- _WHAT TO PRODUCE_: All that is needed is the lines from the one containing "font-weight: bold;" through the end of the listing, printed exactly, with no pictures among them.

- _DATA FOR THIS EXERCISE_:

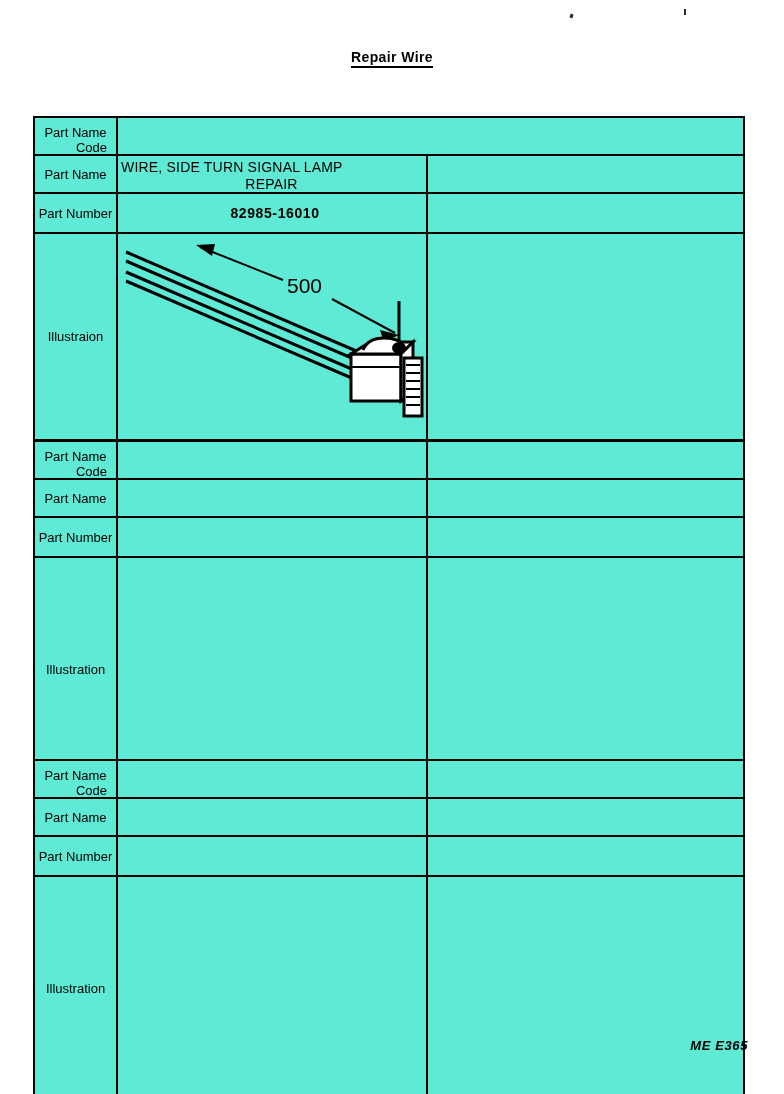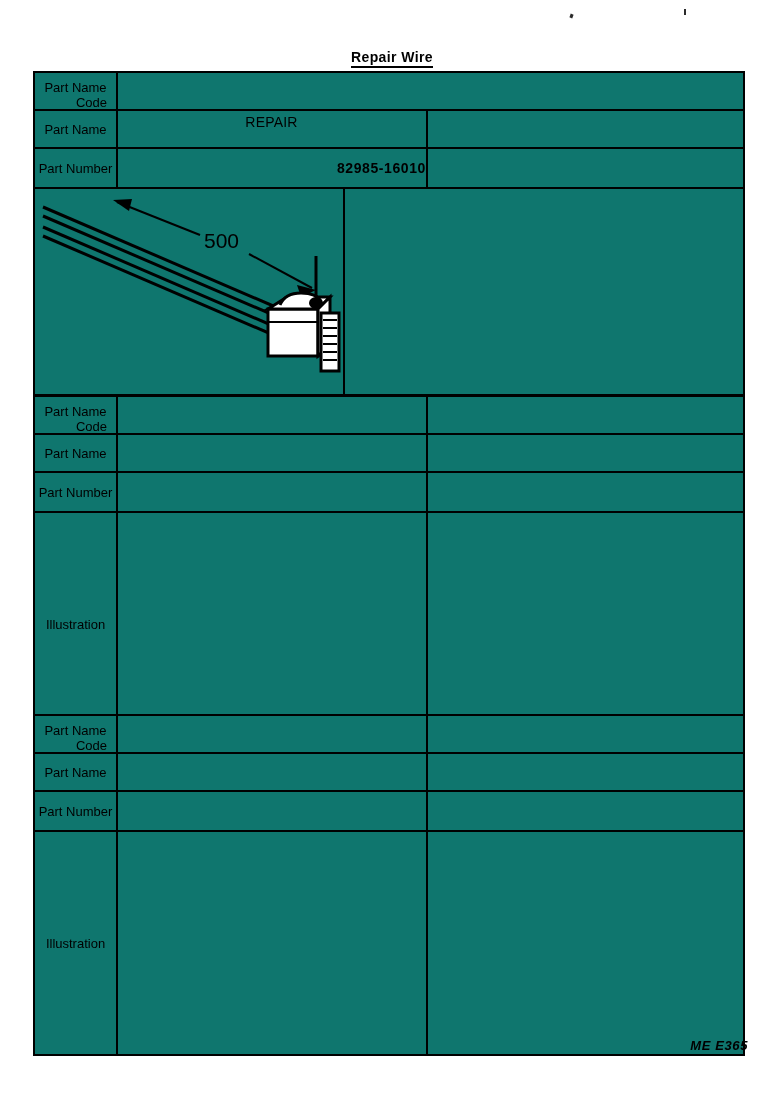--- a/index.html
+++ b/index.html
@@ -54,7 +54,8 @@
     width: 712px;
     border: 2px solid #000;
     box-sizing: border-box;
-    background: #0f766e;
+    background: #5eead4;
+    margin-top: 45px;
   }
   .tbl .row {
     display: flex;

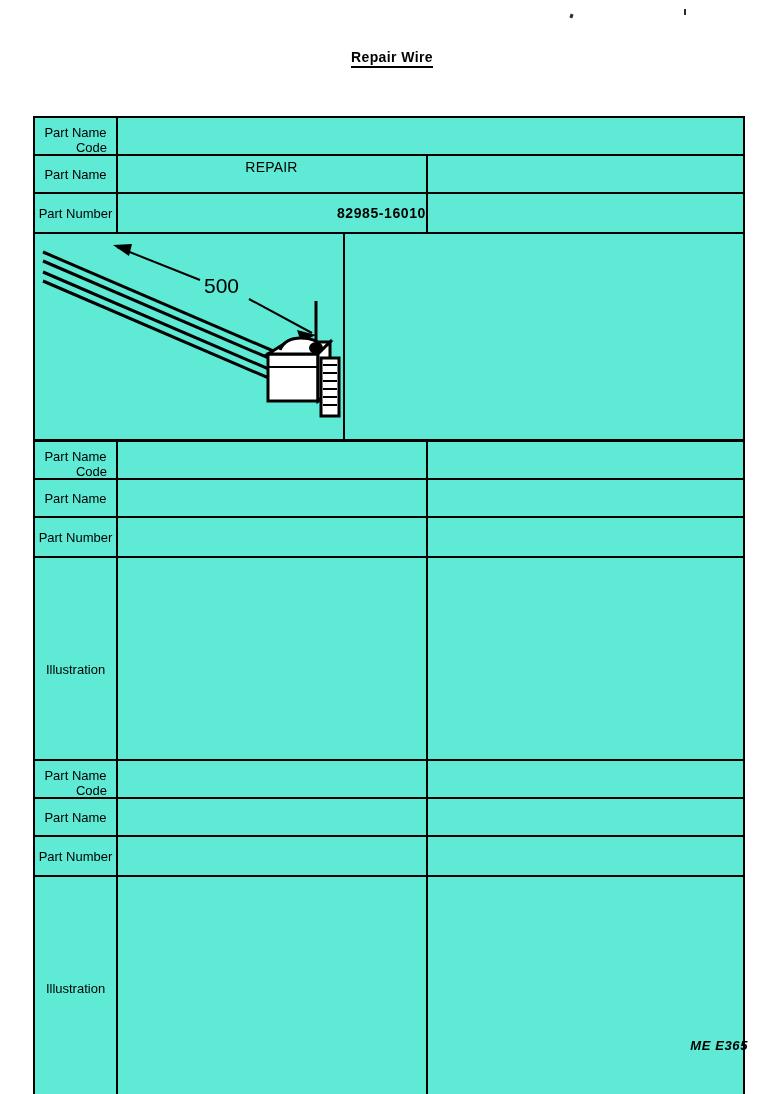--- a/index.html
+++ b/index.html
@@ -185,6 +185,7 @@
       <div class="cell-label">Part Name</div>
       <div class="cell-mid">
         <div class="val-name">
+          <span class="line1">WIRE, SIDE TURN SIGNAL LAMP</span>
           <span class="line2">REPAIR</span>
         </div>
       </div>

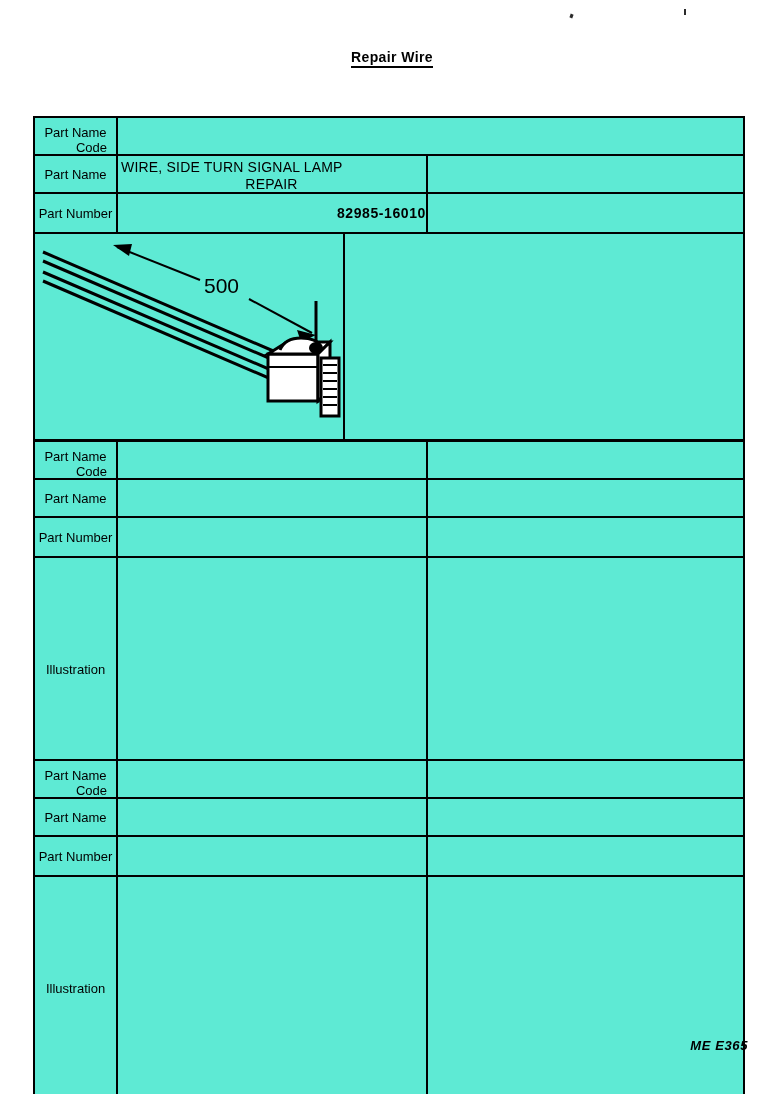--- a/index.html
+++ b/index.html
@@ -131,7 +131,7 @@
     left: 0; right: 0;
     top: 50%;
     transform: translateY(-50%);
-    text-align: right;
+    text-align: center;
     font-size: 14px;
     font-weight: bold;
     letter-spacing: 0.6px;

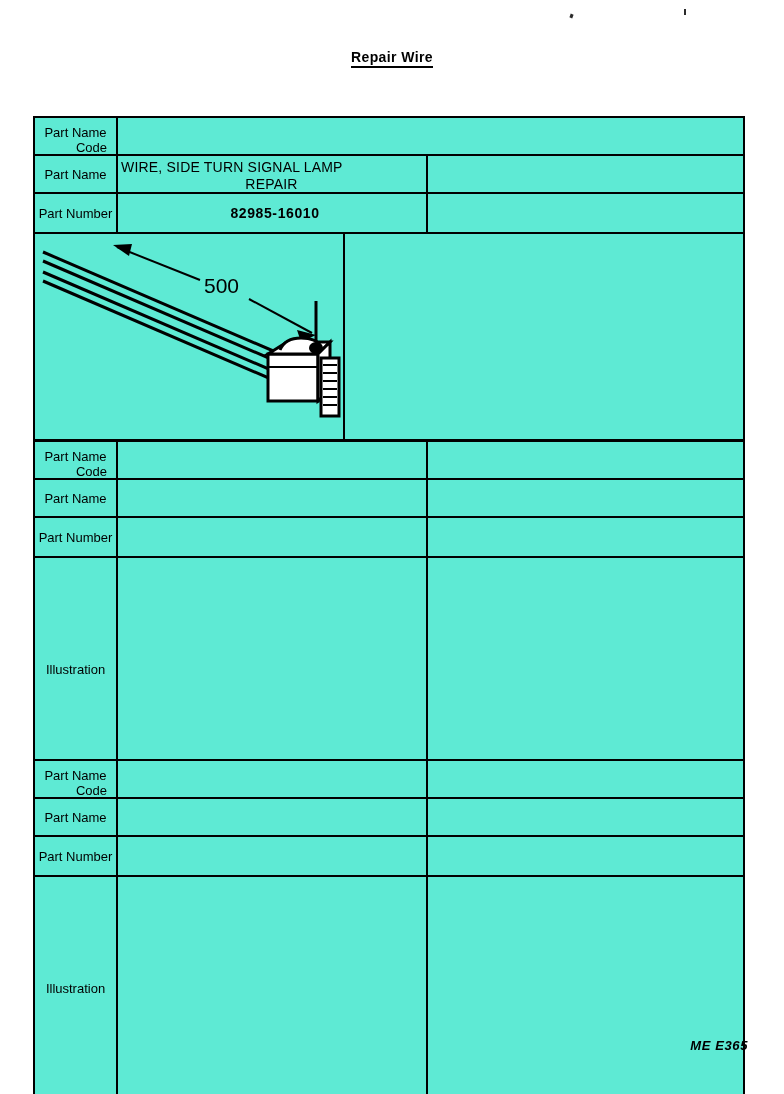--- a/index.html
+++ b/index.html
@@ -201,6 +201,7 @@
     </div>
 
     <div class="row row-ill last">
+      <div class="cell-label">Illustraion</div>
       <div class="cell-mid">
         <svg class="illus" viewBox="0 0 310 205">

- _ANSWER AREA_:
     font-weight: bold;
     letter-spacing: 0.6px;

--- a/index.html
+++ b/index.html
@@ -201,6 +201,7 @@
     </div>
 
     <div class="row row-ill last">
+      <div class="cell-label">Illustraion</div>
       <div class="cell-mid">
         <svg class="illus" viewBox="0 0 310 205">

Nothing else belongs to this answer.